Priyanka has been doing a considerable amount of work in the West. Many of her American fans still relate to her as the ‘Quantico girl’ Alex Parrish, the protagonist of Joshua Safran’s thriller drama Quantico that aired on American Broadcasting Company (ABC) for three seasons (2015-2018). The first South Asian to play the leading role in an American drama series, a significant achievement, Priyanka’s character of Parrish is an FBI field agent who becomes the suspect in a terrorist attack. The character’s eventful journey through life is the focus of the widely popular series, which helped Priyanka take a big step forward in her career.

Her track record in films, sadly, has not been half as good or popular. She appears in Seth Gordon’s action comedy Baywatch (2017) as Victoria Leeds, the drug dealer-antagonist. It is a strictly passable performance in a film with forgettable weaknesses such as a half-baked script and uninspired direction.
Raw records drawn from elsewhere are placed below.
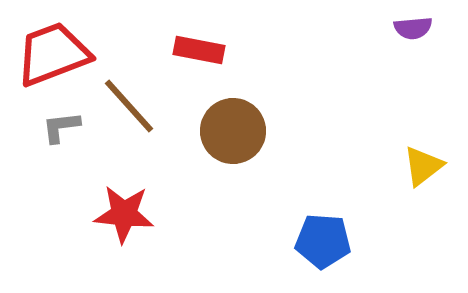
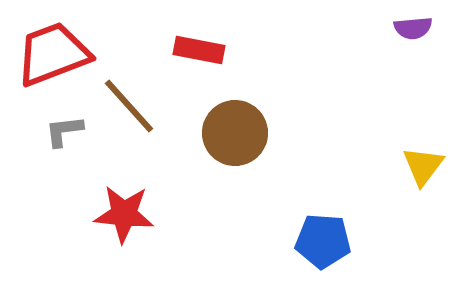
gray L-shape: moved 3 px right, 4 px down
brown circle: moved 2 px right, 2 px down
yellow triangle: rotated 15 degrees counterclockwise
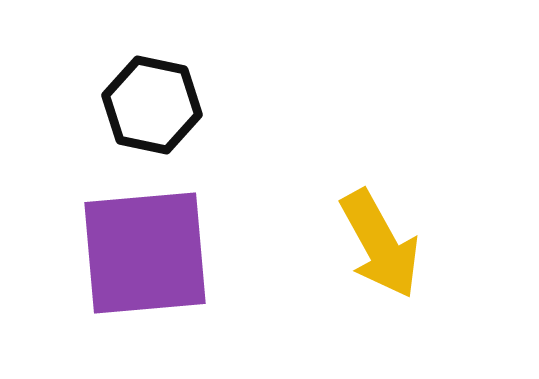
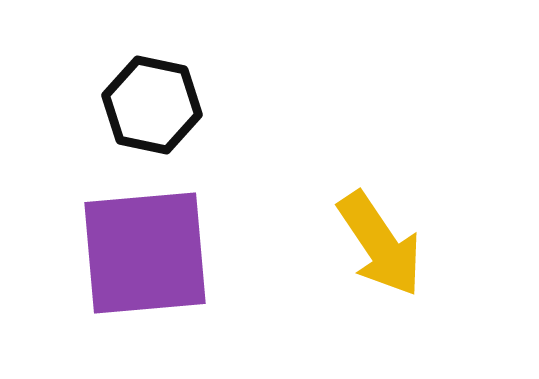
yellow arrow: rotated 5 degrees counterclockwise
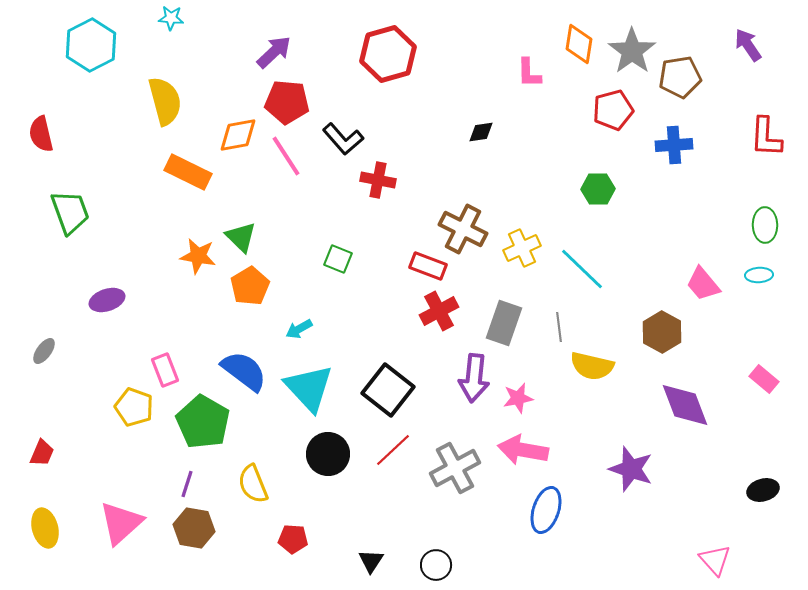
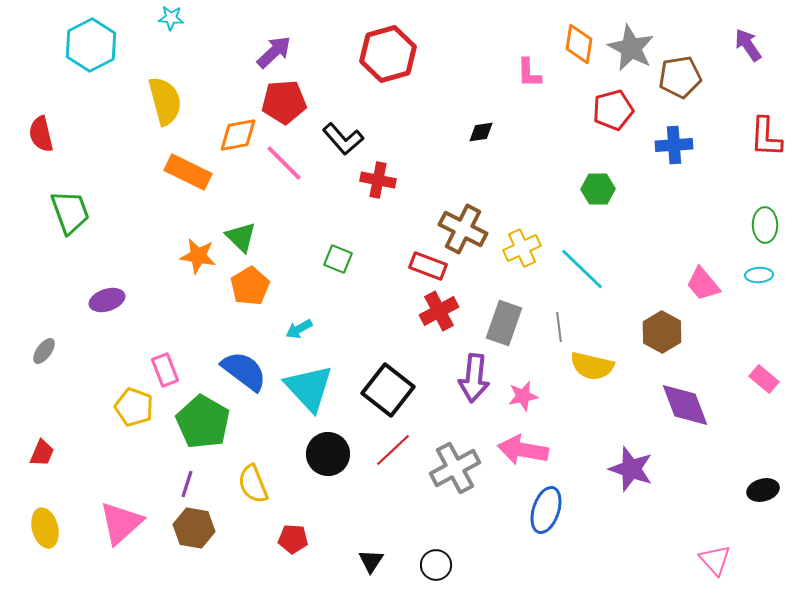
gray star at (632, 51): moved 1 px left, 3 px up; rotated 9 degrees counterclockwise
red pentagon at (287, 102): moved 3 px left; rotated 9 degrees counterclockwise
pink line at (286, 156): moved 2 px left, 7 px down; rotated 12 degrees counterclockwise
pink star at (518, 398): moved 5 px right, 2 px up
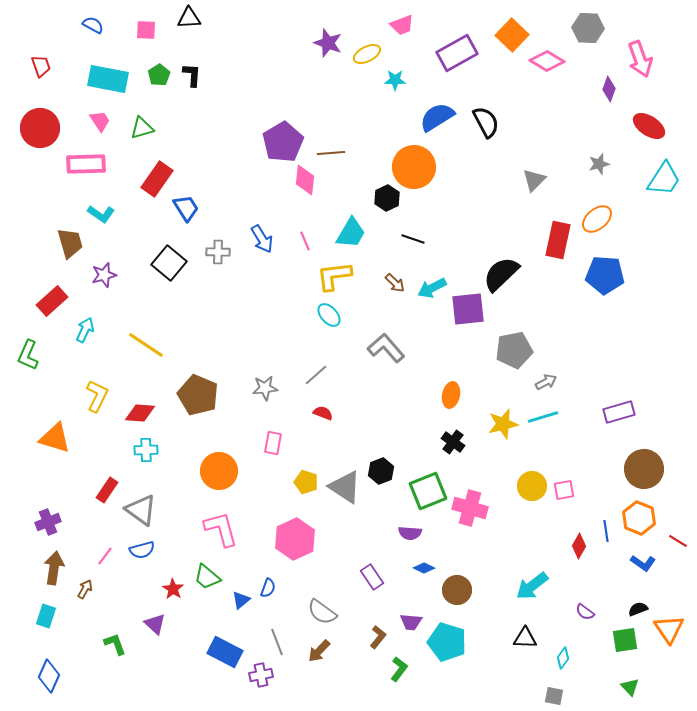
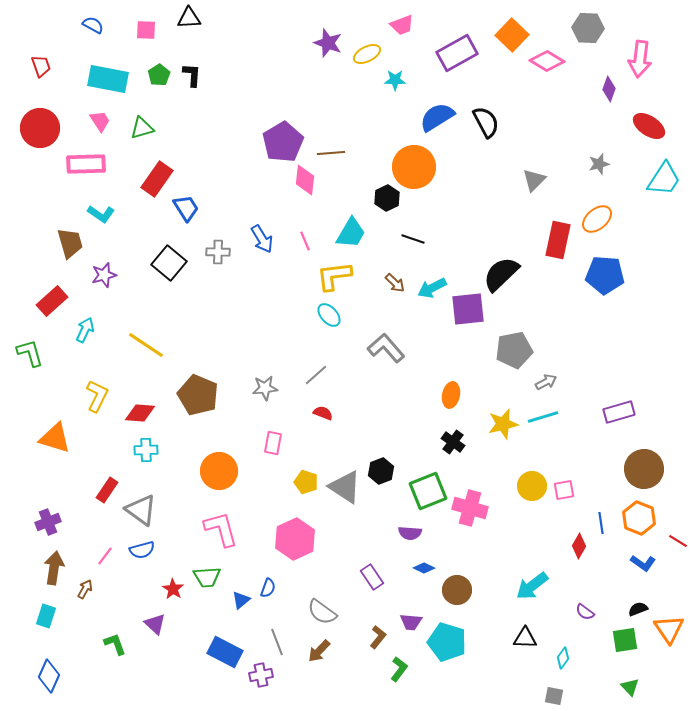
pink arrow at (640, 59): rotated 27 degrees clockwise
green L-shape at (28, 355): moved 2 px right, 2 px up; rotated 140 degrees clockwise
blue line at (606, 531): moved 5 px left, 8 px up
green trapezoid at (207, 577): rotated 44 degrees counterclockwise
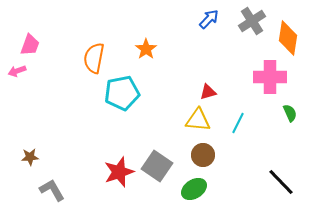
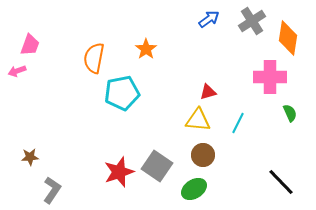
blue arrow: rotated 10 degrees clockwise
gray L-shape: rotated 64 degrees clockwise
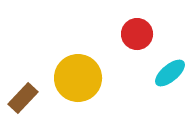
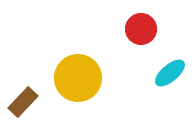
red circle: moved 4 px right, 5 px up
brown rectangle: moved 4 px down
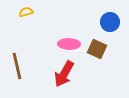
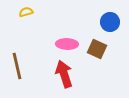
pink ellipse: moved 2 px left
red arrow: rotated 132 degrees clockwise
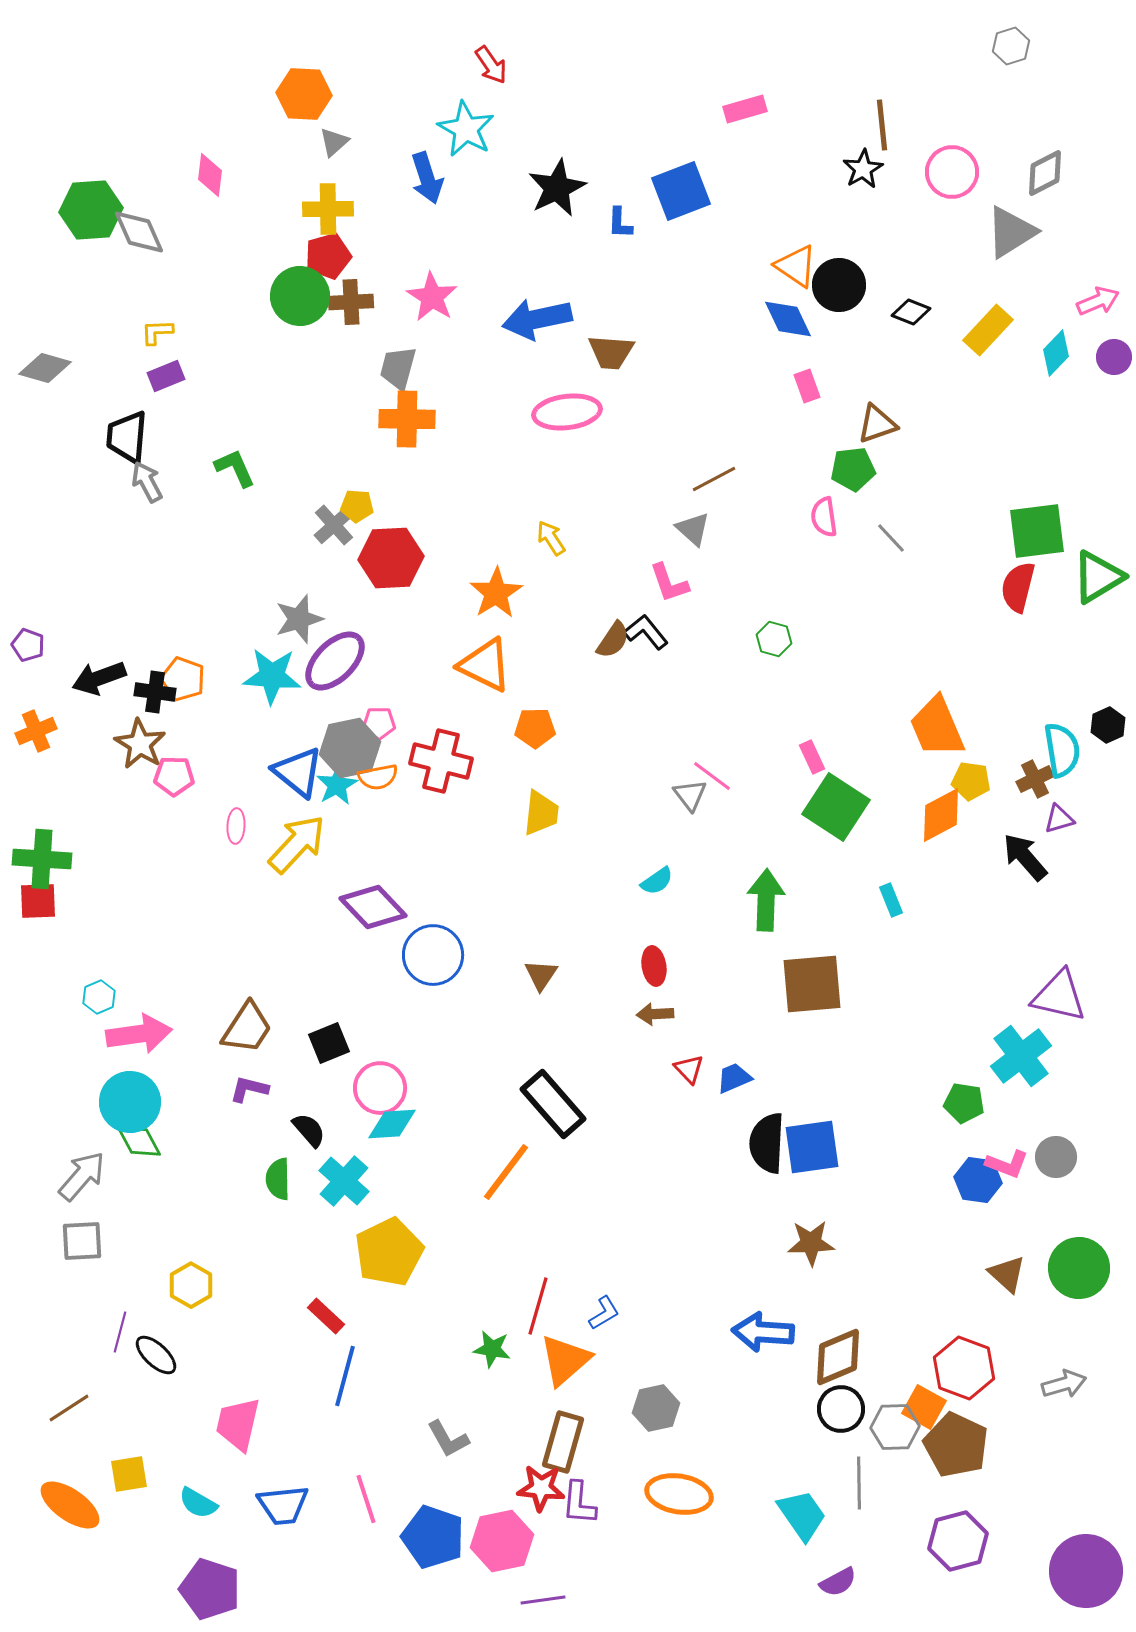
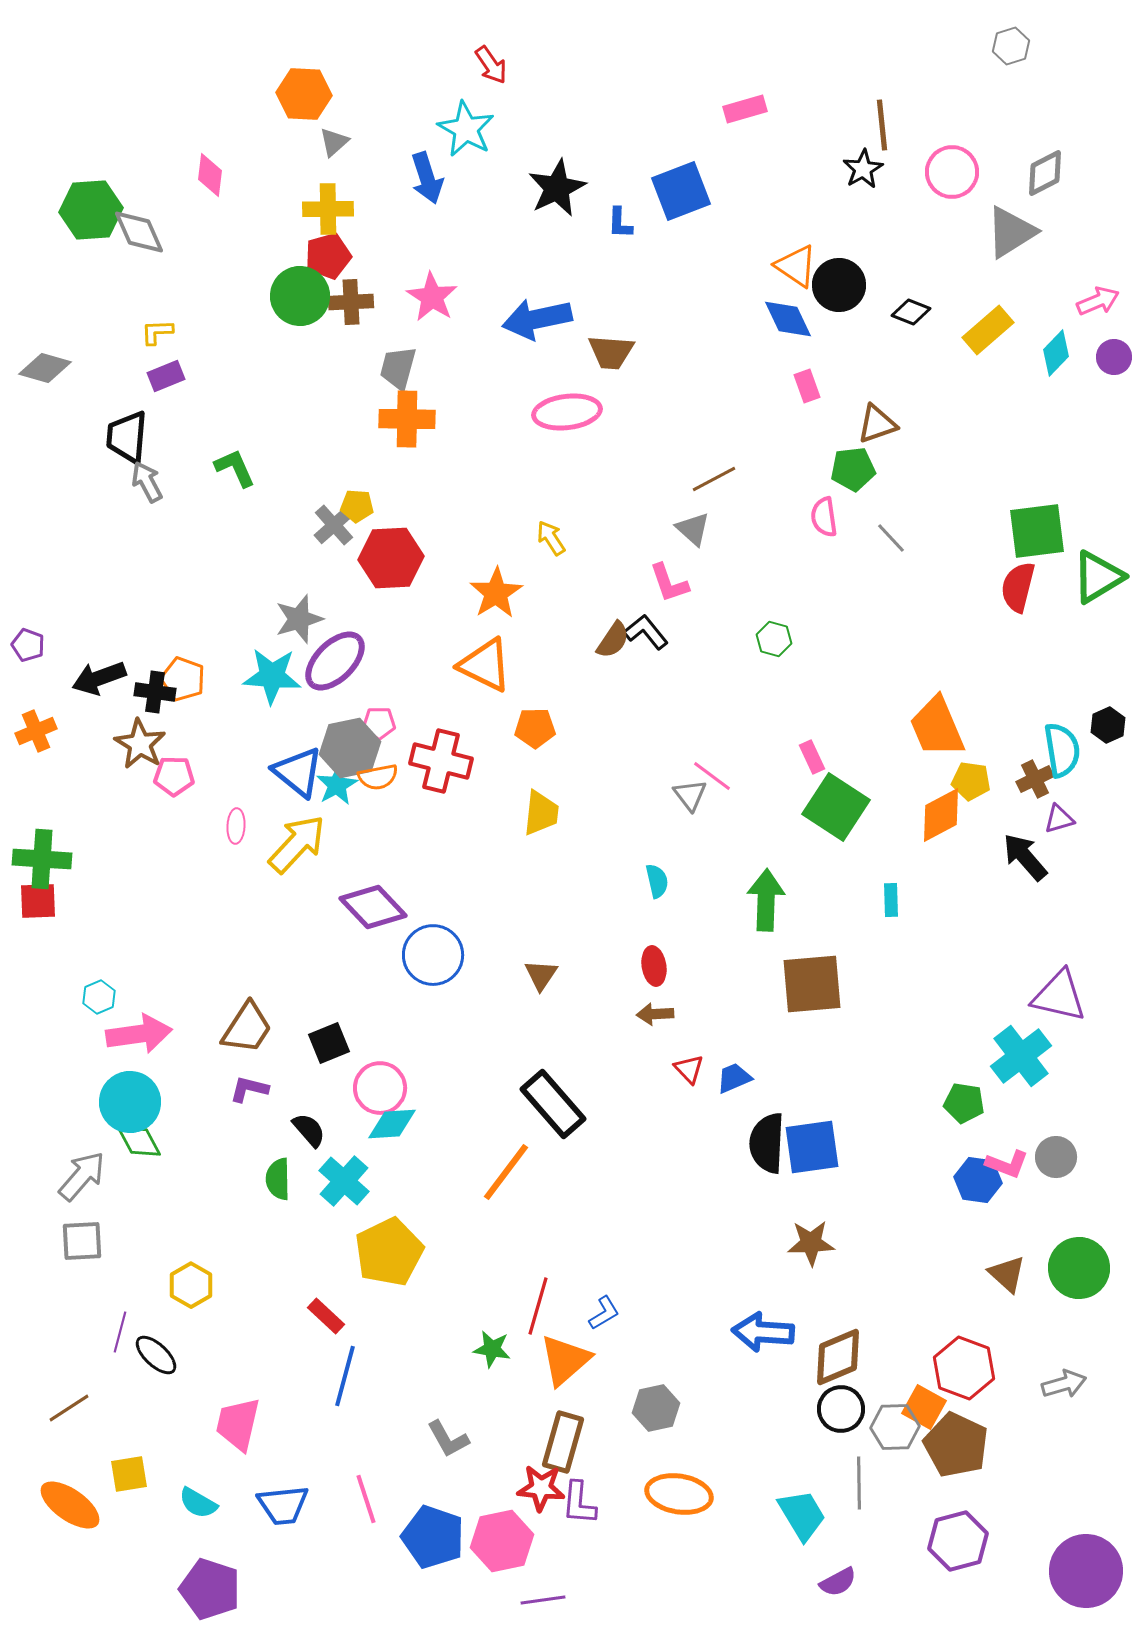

Transgender director Silas Howard’s 2018 drama A Kid Like Jake, a sensitive film with a great idea, shows her as the divorced friend of a couple dealing with their child’s gender non-conformity. Hers is a supporting role in a film dominated by Claire Danes and Jim Parsons, who excel as parents of the child.

In Todd Strauss-Schulson’s genre-bending rom-com Isn’t It Romantic (2019), she appears as a ‘yoga ambassador’. It is, once again, a supporting role with little substance. Her character of the exile program named Sati in Lana Wachowski’s science fiction film The Matrix Resurrections (2021) did not make much of an impact either.

Will Priyanka come into her own in James C Strouse’s upcoming romantic comedy Love Again in which she reportedly plays Mira Ray, a woman who has lost her fiancé? It will be great if she does, considering much of her potential as an actor in films remains unused in the West.

Citadel, in the meantime, is destined to become more popular with time. But the actress needs meatier roles in projects with substance to become that true Indian international star, whose impact as a performer in the West will reside in the memory of the masses forever.

The author, a journalist for three decades, writes on literature and pop culture. Among his books are ‘MSD: The Man, The Leader’, the bestselling biography of former Indian captain MS Dhoni, and the ‘Hall of Fame’ series of film star biographies. Views expressed are personal.